You might worry that people can steal your hard work. Minification isn’t digital rights management (DRM.) People can steal your minified code too. Client-side code in an interpreted language is open-source by its very nature. That doesn’t mean an open-source or copyleft license is automatically applied. Your legal rights, including distribution and licensing, are already protected by copyright law.

Maybe you’re using some open-source libraries or frameworks. Their license may require that you make parts or the entire source code available in its human-readable format. For example, the current version of the GNU General Public License (GPLv3) and its variants requires that the source is published in “the preferred form of the work for making modifications to it.” In English, that means the unminified version – or at least a version with the human-readable function names, comments, and intact formatting. A source map will help you comply with such license terms.
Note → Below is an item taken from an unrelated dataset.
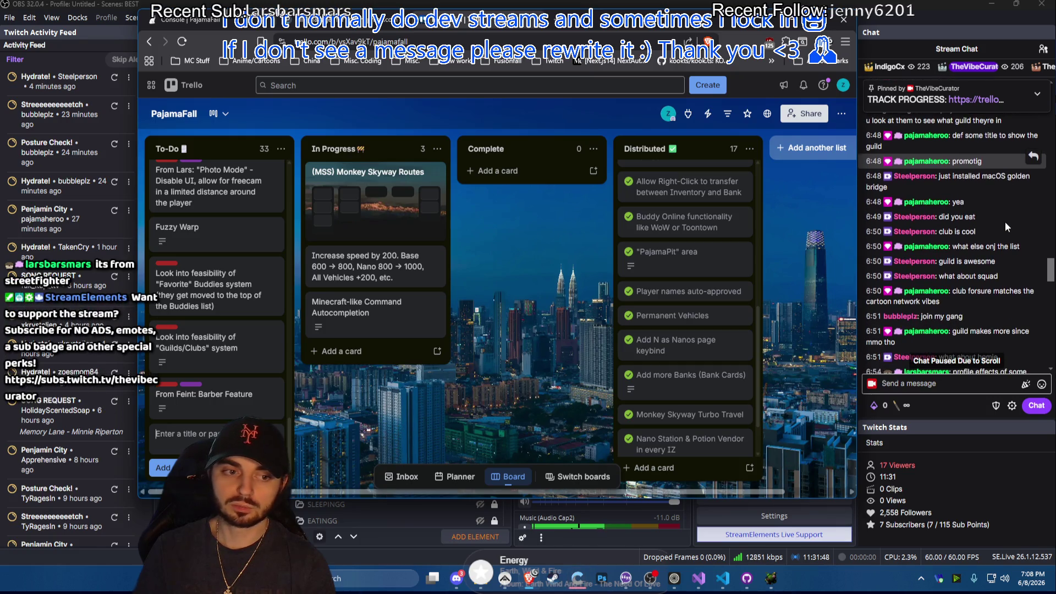
scroll(1005, 222, down, 1)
Your source maps can even be used as a recruitment tool. You can include a comment encouraging interested developers — who’re already poking around in your project’s workings — to apply to your company. Or maybe include information on how to report bugs. The minifier will strip out the comments, so you don’t waste your JavaScript byte budget. Your source map will make sure the message is only downloaded and seen by developers.

You could even attach a Set-Cookie HTTP header when your source maps are downloaded. The cookie could unlock a fake developer mode, a fun Easter egg, or modify your page layout to emphasize resources that are of interest to developers.

I’ve written over a thousand words already, and I haven’t even mentioned how beneficial it can be to you to have source maps available in production. It greatly simplifies debugging on your real product in the environment your users experience it. You can also debug anytime from just about any computer anywhere in the world.

There are clear benefits to deploying your source maps in production. So, what do you say? Will you begin to deploy your source maps in your production environment?